Tips To Master The Grill
- Grilling at medium to medium-low temperatures-about 400 F-ensures even cooking. If the temperature is too high, beef can char and become overcooked on the outside before the interior reaches the desired doneness. Charring beef is not recommended.
- Trim excess fat from meats to avoid flare-ups while grilling.
- Use long-handled tongs for turning steaks; spatulas for burgers. A fork will pierce the beef causing a loss of flavorful juices.

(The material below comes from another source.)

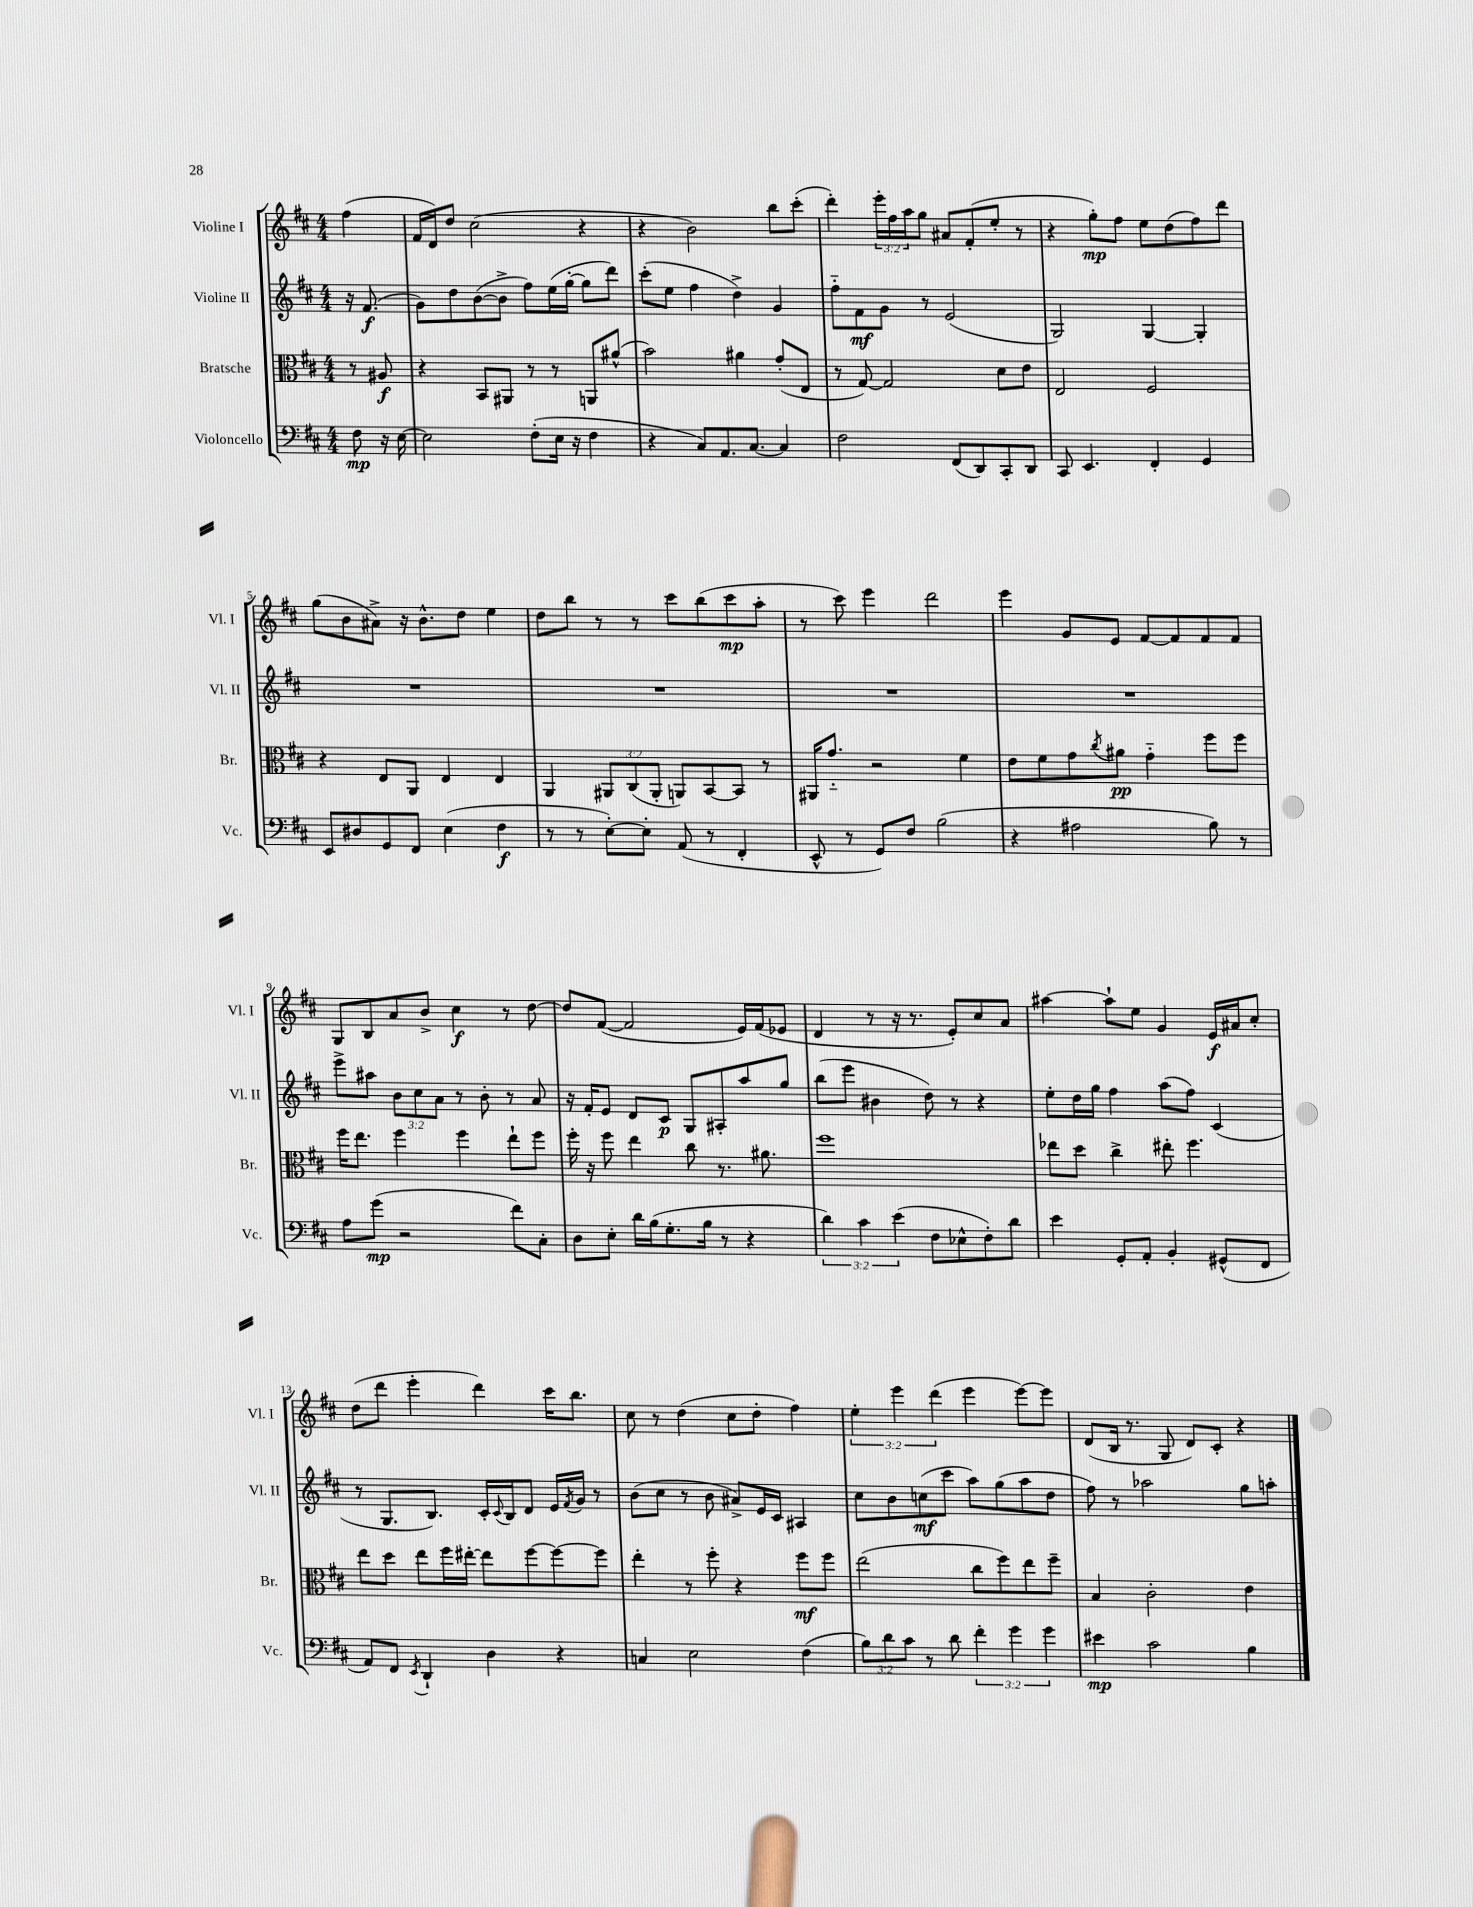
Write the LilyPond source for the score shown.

- For best results, use an instant-read thermometer to determine doneness. For steaks and burgers, insert the thermometer horizontally into the side (not the top) to check the internal temperature.
The delicious flavor and irresistible aroma of grilled steaks and burgers are perfect any time. Follow these simple steps and you'll be grilling like a pro for those holiday parties or even a simple weeknight dinner!